Your tasks |
1 > In the forum post about the broken sewer camera, how deep did the poster dig to reach the line?
2 > Continue the forum post about the broken sewer camera from where it stops.

Document passage |
# Broke my head



## Shadow Sabre (Oct 12, 2009)

So I get called out to this school and I run my snake down the sewer pipe.
Low and behold my snake gets jammed up from that point I decided to hydro it and it jams up so I send my camera down then my screen goes black. 
I pull off another clean out open it up and there's rocks in their. I'm going to trace my line down and my line ends right at the electrical Christi box.
So I dig about 5 feet down and sure as anything the electricians ran a ground rod right through the sewer line, and the rocks piled up behind the ground rod therefore making my camera head break on the rocks. Looks like after I buy a new head for my camera I will end up about even with everyone but the electricians.

Recorded data |

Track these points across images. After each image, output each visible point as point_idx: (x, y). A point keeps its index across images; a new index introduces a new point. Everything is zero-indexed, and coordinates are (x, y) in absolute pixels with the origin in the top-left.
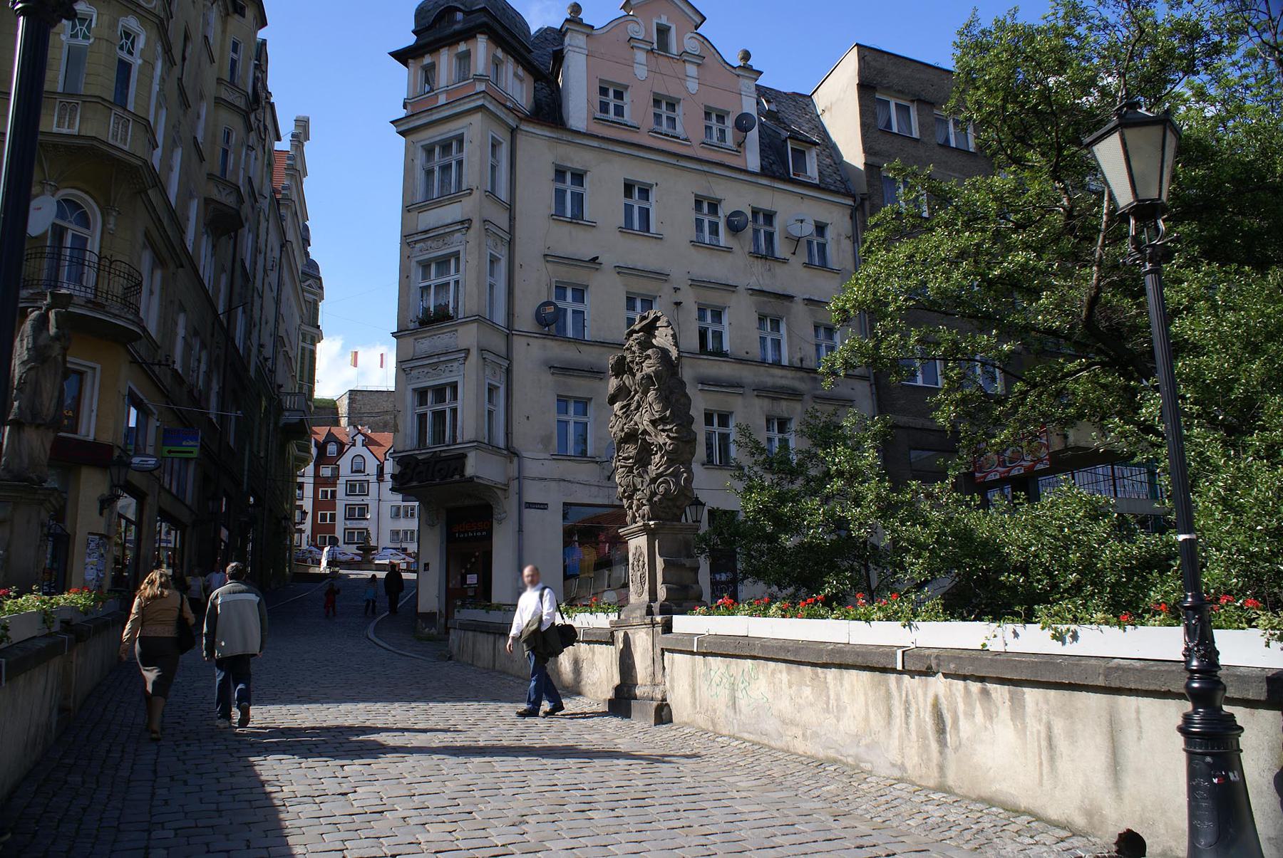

Task-by-task answers |
1 > About 5 feet down.

2 >
Sent from my iPhone using PlumbingZone


----------



## Schedule40 (Aug 5, 2010)

Sparky must have smoked one heck of a lunch that day! Lol!


----------



## RealLivePlumber (Jun 22, 2008)

Add the camera head to the bill. 

They got plenty of money.


----------



## OldSchool (Jan 30, 2010)

RealLivePlumber said:


> Add the camera head to the bill.
> 
> They got plenty of money.


I agree ... charge out what ever it takes to get it done...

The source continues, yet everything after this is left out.